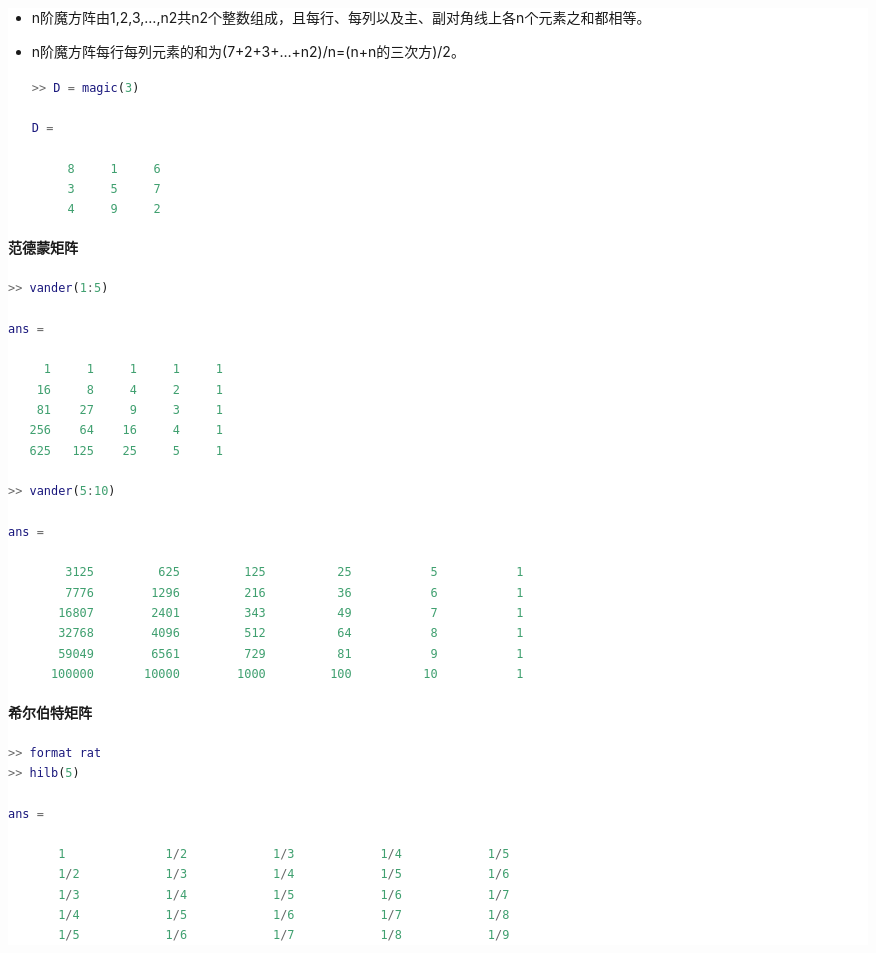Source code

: * n阶魔方阵由1,2,3,…,n2共n2个整数组成，且每行、每列以及主、副对角线上各n个元素之和都相等。

* n阶魔方阵每行每列元素的和为(7+2+3+…+n2)/n=(n+n的三次方)/2。

  ```matlab
  >> D = magic(3)
  
  D =
  
       8     1     6
       3     5     7
       4     9     2
  ```

#### 范德蒙矩阵

```matlab
>> vander(1:5) 

ans =

     1     1     1     1     1
    16     8     4     2     1
    81    27     9     3     1
   256    64    16     4     1
   625   125    25     5     1

>> vander(5:10) 

ans =

        3125         625         125          25           5           1
        7776        1296         216          36           6           1
       16807        2401         343          49           7           1
       32768        4096         512          64           8           1
       59049        6561         729          81           9           1
      100000       10000        1000         100          10           1
```

#### 希尔伯特矩阵

```matlab
>> format rat
>> hilb(5)

ans =

       1              1/2            1/3            1/4            1/5     
       1/2            1/3            1/4            1/5            1/6     
       1/3            1/4            1/5            1/6            1/7     
       1/4            1/5            1/6            1/7            1/8     
       1/5            1/6            1/7            1/8            1/9     

```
▬▬▬▬▬▬▬▬▬▬
## Goal of the exercise
Omitting the pictures, copy each record above exactly as it stands.

## Response to the exercise
Source code

: * n阶魔方阵由1,2,3,…,n2共n2个整数组成，且每行、每列以及主、副对角线上各n个元素之和都相等。

* n阶魔方阵每行每列元素的和为(7+2+3+…+n2)/n=(n+n的三次方)/2。

  ```matlab
  >> D = magic(3)
  
  D =
  
       8     1     6
       3     5     7
       4     9     2
  ```

#### 范德蒙矩阵

```matlab
>> vander(1:5) 

ans =

     1     1     1     1     1
    16     8     4     2     1
    81    27     9     3     1
   256    64    16     4     1
   625   125    25     5     1

>> vander(5:10) 

ans =

        3125         625         125          25           5           1
        7776        1296         216          36           6           1
       16807        2401         343          49           7           1
       32768        4096         512          64           8           1
       59049        6561         729          81           9           1
      100000       10000        1000         100          10           1
```

#### 希尔伯特矩阵

```matlab
>> format rat
>> hilb(5)

ans =

       1              1/2            1/3            1/4            1/5     
       1/2            1/3            1/4            1/5            1/6     
       1/3            1/4            1/5            1/6            1/7     
       1/4            1/5            1/6            1/7            1/8     
       1/5            1/6            1/7            1/8            1/9     

```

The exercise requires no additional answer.